Yaz side effects result of unique formulation
In this Yaz lawsuit, which was filed in District Court in the Southern District of Illinois on May 30, 2012, the plaintiff, Cama Frisbie, alleges she suffered serious Yaz side effects after taking this prescription oral contraceptive from March, 2008, to September, 2008. The plaintiff developed blood clots related to the drug, which resulted in a Yaz stroke on September 18, 2008. The plaintiff claims in her complaint that the unique formulation of Yaz led to her medical problems and subsequent physical and emotional suffering.
Yaz, Yasmin and Ocella are unique oral contraceptives because they contain a combination of estrogen and a fourth-generation progestin known as drospirenone.
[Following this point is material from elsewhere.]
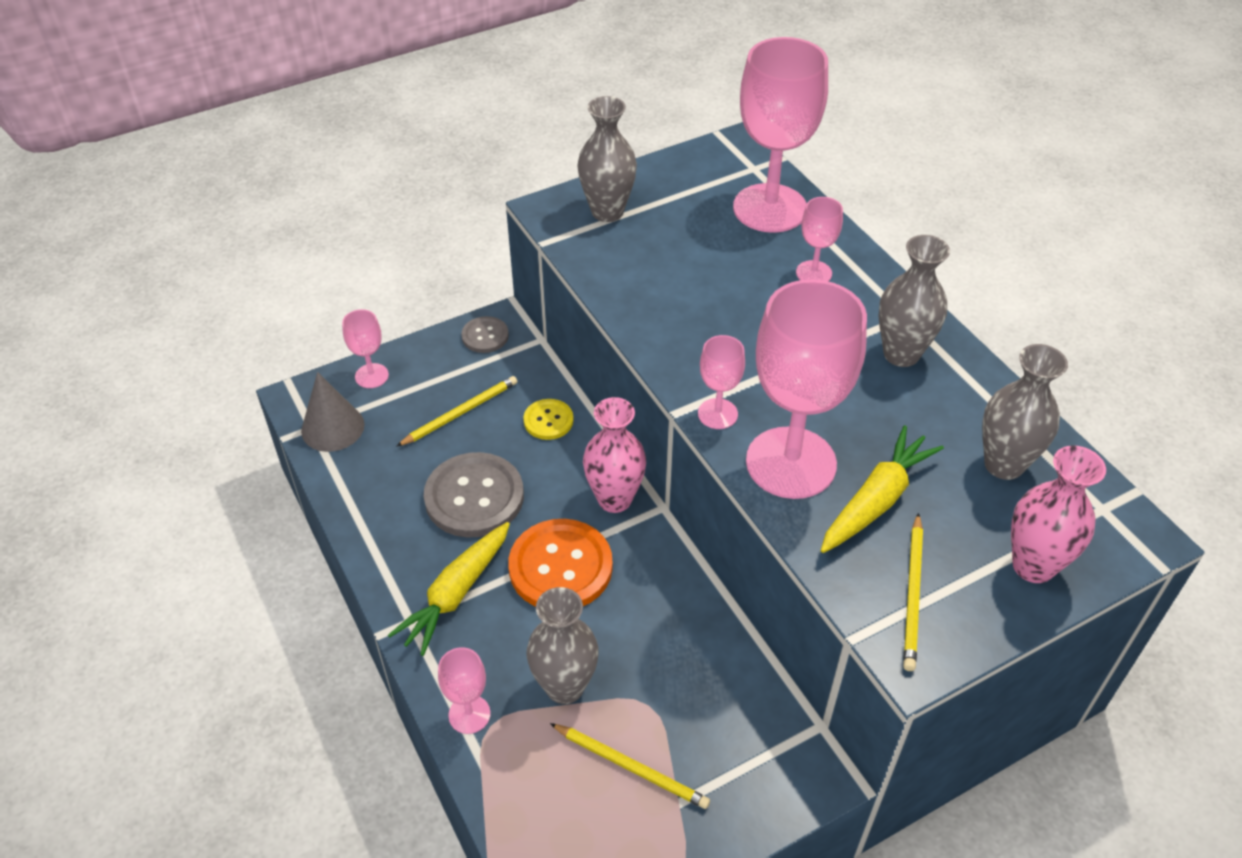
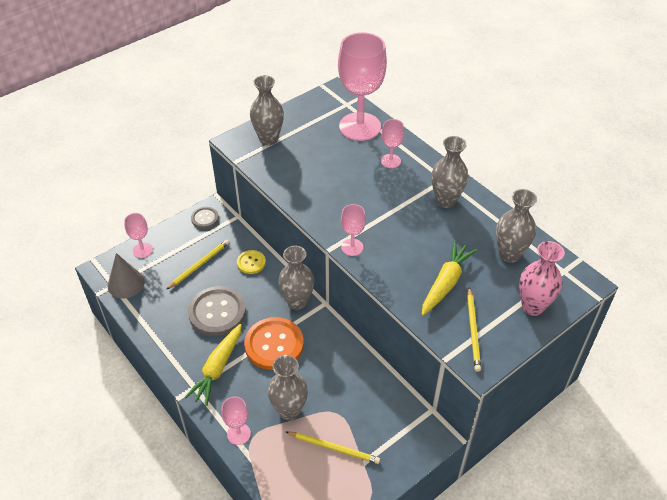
camera: 10 degrees left, 0 degrees up
pink vase [583,397,646,513] -> grey vase [278,246,314,310]
pink goblet [746,279,867,499] -> none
This substance acts like a diuretic, increasing potassium levels in the blood that can lead to the formation of blood clots. Blood clots can form anywhere in the body, and then break away and travel to vital organs like the lungs, where they may cause a pulmonary embolism. They might also travel to the heart, causing a heart attack, or the brain, where they can result in a stroke. In this Yaz lawsuit, Frisbie claims that her Yaz side effects culminated in a stroke and side effects she is still dealing with today.
Yaz lawsuit includes brand name and generic versions of drug
In this particular Yaz lawsuit, the plaintiff is holding Bayer, Teva Pharmaceuticals and Barr Laboratories liable for her Yaz side effects. Bayer currently manufactures the brand names of the oral contraceptive, Yaz and Yasmin. The company originally manufactured the generic form of the drug as well, dubbing it Ocella. However, Ocella is packaged and marketed by Barr Laboratories, which has now been acquired by Teva Pharmaceuticals. Because Frisbie ingested both Yasmin and Ocella prior to her injuries, she has listed all responsible parties as defendants.
Last year, a Supreme Court ruling presented significant challenges to those pursuing a Yaz lawsuit against a generic drug manufacturer, by stating generic drug companies must follow the same package labeling as their brand name counterparts. This meant generic companies could not be held responsible for updating product warnings, leaving those taking generic drugs without legal rights should they become injured on those drugs. While new legislation is currently in Congress to change that ruling, it remains to be seen whether changes will take place quickly enough for plaintiffs like Frisbie.
As a result of her Yaz side effects, Yaz stroke and subsequent medical complications, Frisbie is seeking compensatory and non-economic damages in excess of $75,000. She is also asking for medical expenses and other economic damages of an unspecified amount.